Montant et répartition
La majeure partie de l’enveloppe va au programme Savoir, destiné au financement de projets de recherche fondamentaux et appliqués dirigés par des chercheuses et des chercheurs établis. Les chiffres communiqués par l'UQAM indiquent :
- 6 109 815 $ alloués via le programme Savoir;
- 2 329 594 $ octroyés par le programme Développement Savoir;
- 983 298 $ attribués dans le cadre du programme Développement de partenariat.

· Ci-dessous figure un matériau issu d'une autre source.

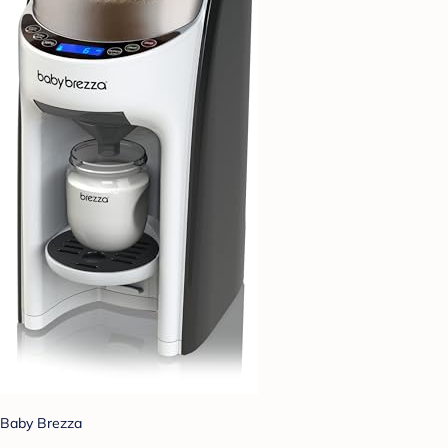
Baby Brezza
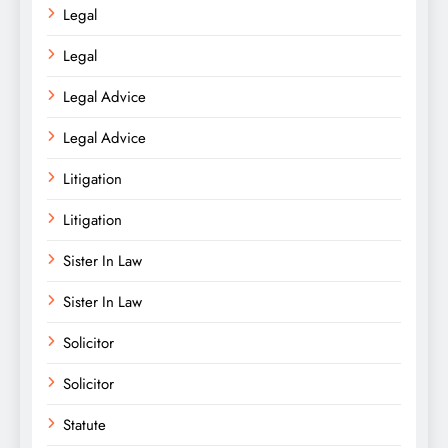
Legal
Legal
Legal Advice
Legal Advice
Litigation
Litigation
Sister In Law
Sister In Law
Solicitor
Solicitor
Statute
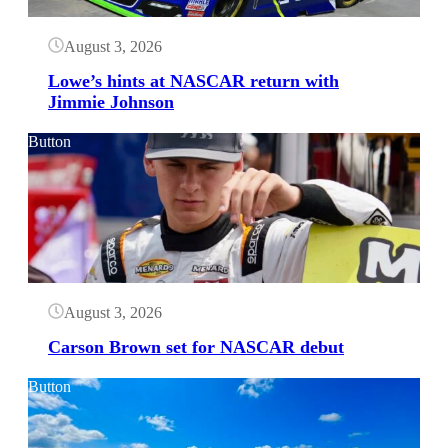
August 3, 2026
Lowe’s hints at NASCAR return with
Jimmie Johnson
Button
August 3, 2026
Carson Brown set for NASCAR debut
Button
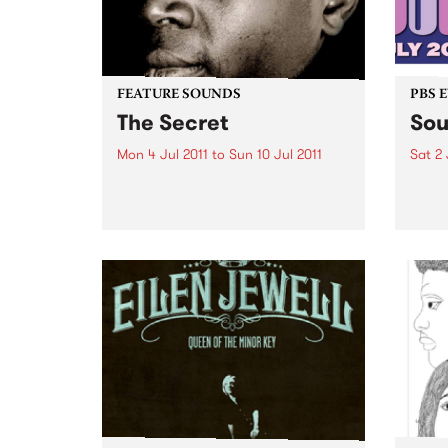
FEATURE SOUNDS
PBS 
The Secret
Sou
Mon 4 Jul 2011
to
Sun 10 Jul 2011
Sat 2 
by Vieux Farka Touré With his
Soul 
2010 FIFA World Cup
Satur
performance before a billion
palac
people in Johannesburg, Vieux
Farka Touré has become one of
the most celebrated African
guitarists in history.
Unanimously hailed as one...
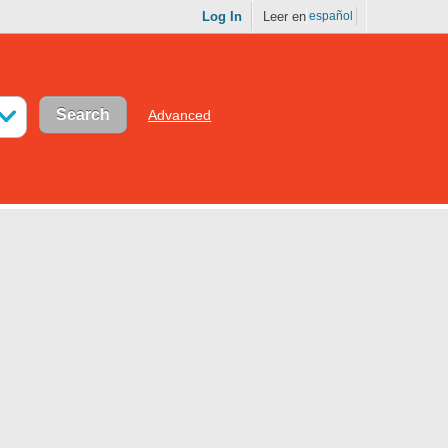
Log In
Leer en
español
Advanced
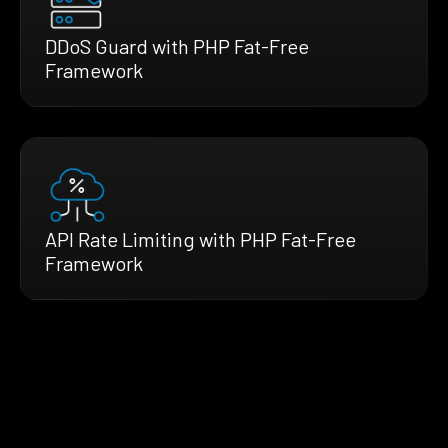
DDoS Guard with PHP Fat-Free
Framework
API Rate Limiting with PHP Fat-Free
Framework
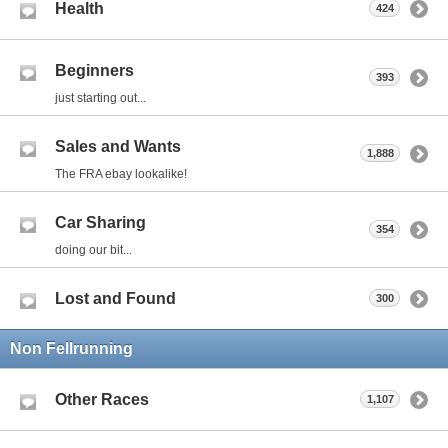
Health
424
Beginners
393
just starting out...
Sales and Wants
1,888
The FRA ebay lookalike!
Car Sharing
354
doing our bit...
Lost and Found
300
Non Fellrunning
Other Races
1,107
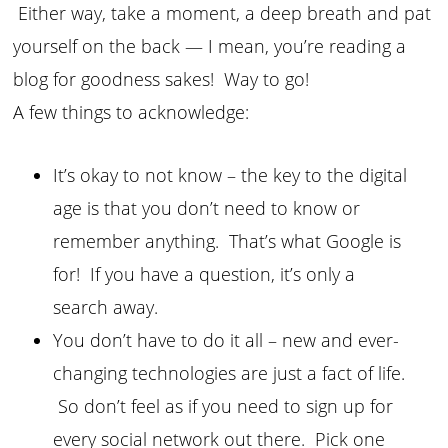
Either way, take a moment, a deep breath and pat
yourself on the back — I mean, you’re reading a
blog for goodness sakes! Way to go!
A few things to acknowledge:
It’s okay to not know – the key to the digital
age is that you don’t need to know or
remember anything. That’s what Google is
for! If you have a question, it’s only a
search away.
You don’t have to do it all – new and ever-
changing technologies are just a fact of life.
So don’t feel as if you need to sign up for
every social network out there. Pick one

| Programme | Montant (CAD) |
|---|---|
| Savoir | 6 109 815 $ |
| Développement Savoir | 2 329 594 $ |
| Développement de partenariat | 983 298 $ |
| Total | 9 422 707 $ |
Domaines et exemples de projets
Les subventions couvrent un large éventail de disciplines et d'approches en sciences humaines. L'UQAM a publié une liste de bénéficiaires et de projets illustrant cette diversité : histoire, didactique, psychologie, communication, linguistique, philosophie et sexologie figurent parmi les domaines soutenus. Quelques projets cités sont représentatifs des orientations financées :
- Un projet en histoire portant sur la politisation populaire et les pratiques ordinaires de la citoyenneté (164 399 $);
- Une recherche en didactique des langues sur les activités culturelles au secondaire (52 289 $);
- Un travail en psychologie étudiant les compétences quotidiennes et le bien‑être des aînés (390 533 $);
- Une étude en sexologie sur les « virginités » à l’âge adulte établi (119 462 $).
Ces exemples montrent que le financement soutient tant des recherches théoriques que des enquêtes à caractère appliqué, visant des enjeux sociaux contemporains — éducation, vieillissement, relations interpersonnelles, communication publique, et revitalisation des langues autochtones.
Conséquences pour la communauté universitaire et au‑delà
Au plan institutionnel, une enveloppe de cette ampleur permet de consolider des laboratoires, d'embaucher des personnels postdoctoraux et étudiants, et de financer des terrains d'enquête ou des outils de collecte et d'analyse. Pour le secteur public et le tissu associatif, les projets soutenus par le CRSH peuvent produire des résultats utilisables pour l'élaboration de politiques, la formation d'intervenants et le développement de pratiques fondées sur des données probantes.
Le volet « Développement de partenariat » est particulièrement orienté vers la collaboration avec des acteurs non universitaires — organismes communautaires, institutions publiques, entreprises — ce qui favorise la circulation des savoirs au‑delà des murs universitaires. Le financement propre à ce programme (près de 1 M$ pour l'UQAM) suggère un intérêt pour des projets structurés autour de collaborations durables.
Enjeux et perspectives
Si les montants annoncés représentent une bouffée d'oxygène pour les équipes retenues, ils s'inscrivent dans un contexte national marqué par une concurrence accrue pour l'accès aux fonds publics de recherche. Les décisions du CRSH orientent aussi les priorités de recherche en donnant un signal sur les thématiques jugées prioritaires. Pour les laboratoires, il restera essentiel de transformer ces financements en résultats publiables, en formations de qualité et en contributions utiles aux politiques publiques.
À court terme, l'UQAM devra assurer la mise en œuvre administrative et scientifique des projets; à moyen terme, ce sont les retombées — publications, rapports, formations, outils ou interventions — qui permettront d'évaluer l'impact réel de cette allocation.
Sur le plan national, ces allocations confirment le rôle central du CRSH pour soutenir la recherche en sciences humaines et sociales, domaine essentiel pour comprendre et accompagner les transformations sociales, éducatives et culturelles du pays.